Before getting too excited, keep in mind that all the group has really said is "We found some bones, and we hope they are human but aren't sure, and we hope that testing will link them to Amelia."  It's certainly possible that all that is true, but till testing results come back, we can't really know.  Groups that do (admirable) work such as TIGHAR have an incentive to maximally puff up everything they do to keep interest up and encourage donations or tv documentaries that will help bring in money.  If the bones turn up to be human, but testing can't confirm or deny that they are Amelia's, we still won't be any further along than we were....As the more detailed article (see the link labeled "check out this report") mentions, there were definitely human bones recovered on the island way back in 1940, so finding new human bones wouldn't add anything helpful to solving the mystery.

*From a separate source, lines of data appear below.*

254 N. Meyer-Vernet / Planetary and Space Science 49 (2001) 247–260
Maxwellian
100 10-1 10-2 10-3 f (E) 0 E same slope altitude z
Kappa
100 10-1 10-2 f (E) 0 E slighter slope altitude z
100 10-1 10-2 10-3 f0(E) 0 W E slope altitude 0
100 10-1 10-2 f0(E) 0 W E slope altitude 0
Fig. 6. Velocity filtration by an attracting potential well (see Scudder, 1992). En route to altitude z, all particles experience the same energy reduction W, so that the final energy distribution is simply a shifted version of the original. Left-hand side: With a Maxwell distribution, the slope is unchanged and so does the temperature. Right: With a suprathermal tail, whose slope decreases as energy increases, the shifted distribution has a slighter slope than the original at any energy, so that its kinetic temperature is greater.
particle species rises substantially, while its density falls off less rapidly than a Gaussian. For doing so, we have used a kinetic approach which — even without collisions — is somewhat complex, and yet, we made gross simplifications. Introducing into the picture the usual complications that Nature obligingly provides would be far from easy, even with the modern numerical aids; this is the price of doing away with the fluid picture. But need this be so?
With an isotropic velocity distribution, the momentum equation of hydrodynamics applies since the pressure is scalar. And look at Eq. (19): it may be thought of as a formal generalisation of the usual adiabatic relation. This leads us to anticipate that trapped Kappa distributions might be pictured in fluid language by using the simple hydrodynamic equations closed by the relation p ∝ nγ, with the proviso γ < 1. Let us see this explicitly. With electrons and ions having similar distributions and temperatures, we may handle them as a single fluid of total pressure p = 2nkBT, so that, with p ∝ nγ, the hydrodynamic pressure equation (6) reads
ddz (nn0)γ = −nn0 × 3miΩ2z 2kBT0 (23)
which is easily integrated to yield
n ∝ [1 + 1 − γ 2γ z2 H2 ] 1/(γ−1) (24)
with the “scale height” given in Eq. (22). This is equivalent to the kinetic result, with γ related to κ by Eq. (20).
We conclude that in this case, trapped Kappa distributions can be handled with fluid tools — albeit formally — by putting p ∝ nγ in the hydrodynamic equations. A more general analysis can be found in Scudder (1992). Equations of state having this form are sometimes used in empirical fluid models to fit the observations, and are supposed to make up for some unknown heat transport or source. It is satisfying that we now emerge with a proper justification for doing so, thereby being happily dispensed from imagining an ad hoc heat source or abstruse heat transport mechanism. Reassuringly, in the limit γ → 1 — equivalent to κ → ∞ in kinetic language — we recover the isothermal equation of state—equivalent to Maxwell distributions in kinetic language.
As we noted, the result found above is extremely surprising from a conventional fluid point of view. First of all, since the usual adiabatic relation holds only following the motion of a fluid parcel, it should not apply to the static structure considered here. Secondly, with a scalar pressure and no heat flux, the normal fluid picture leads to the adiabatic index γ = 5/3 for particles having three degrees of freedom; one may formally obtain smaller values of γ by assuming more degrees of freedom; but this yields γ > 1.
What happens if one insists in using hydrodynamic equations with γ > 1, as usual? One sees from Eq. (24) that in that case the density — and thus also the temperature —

As part of the search for Earhart's plane, US Navy seaplanes repeatedly overflew and searched this island (where the bones were found) a week after she disappeared as part of a massive search effort.  They found no evidence of survivors, and a British colonizing effort arrived on the islands less than a year later, and lived for years.  Other than finding the partial skeleton mentioned in the detailed article, they didn't find any evidence of any crash or survivors.  It's possible that Amelia and Fred (everyone forgets her poor navigator who disappeared also!) crashed here and lived for awhile, whether these bones came from Amelia (or Fred) or not, but I'd put my money on them having crashed and gone down at sea.


----------



## Ann in Arlington (Oct 27, 2008)

Well, you sure are a ray of sunshine.  

All you say is true. . . .but it's human nature to want mysteries solved, not just 'decided'. Perhaps what they've found will shed some light.


----------



## The Hooded Claw (Oct 12, 2009)

I'm fascinated by mysterious too! That's why I follow the subject closely enough to do such a firing squad-style comment!

You're right, I did come across pretty harshly. I usually got past my ' mission from God' to get the facts to everyone by the time I was twenty, but occasionally I backslide.


----------



## john_a_karr (Jun 21, 2010)

Amelia and her navigator may not have lived long on the island. It is still feasible the fragment is hers. However, with so much ocean out there, I tend to believe they crashed in the water. 

Someone help ... why do we think she landed on an island to begin with? Was there a radio transmission indicating such? If not, perhaps it's more that we want to believe she landed ok to fit the heroine factor. But even so, we never heard from there again. Dying alone on a deserted island would not have been all that preferable to a sudden, violent end, imo.


----------



## The Hooded Claw (Oct 12, 2009)

A lot of people reported hearing radio transmissions that claimed to be from Amelia, but none were confirmable, and many are thought to be hoax fake transmissions from sickos! Her last confirmed transmissions were desperate attempts to pick up a radio beacon being sent by a US Coast Guard ship stationed as a navigational aid for her.

Another school of thought is that Amelia was spying on behalf of the US, and was either shot down by the Japanese, captured by them, or was hidden away by the US government in a sort of witness protection program!


----------



## Gertie Kindle (Nov 6, 2008)

If they lived on the island, they must have landed on the island. So, where's the plane?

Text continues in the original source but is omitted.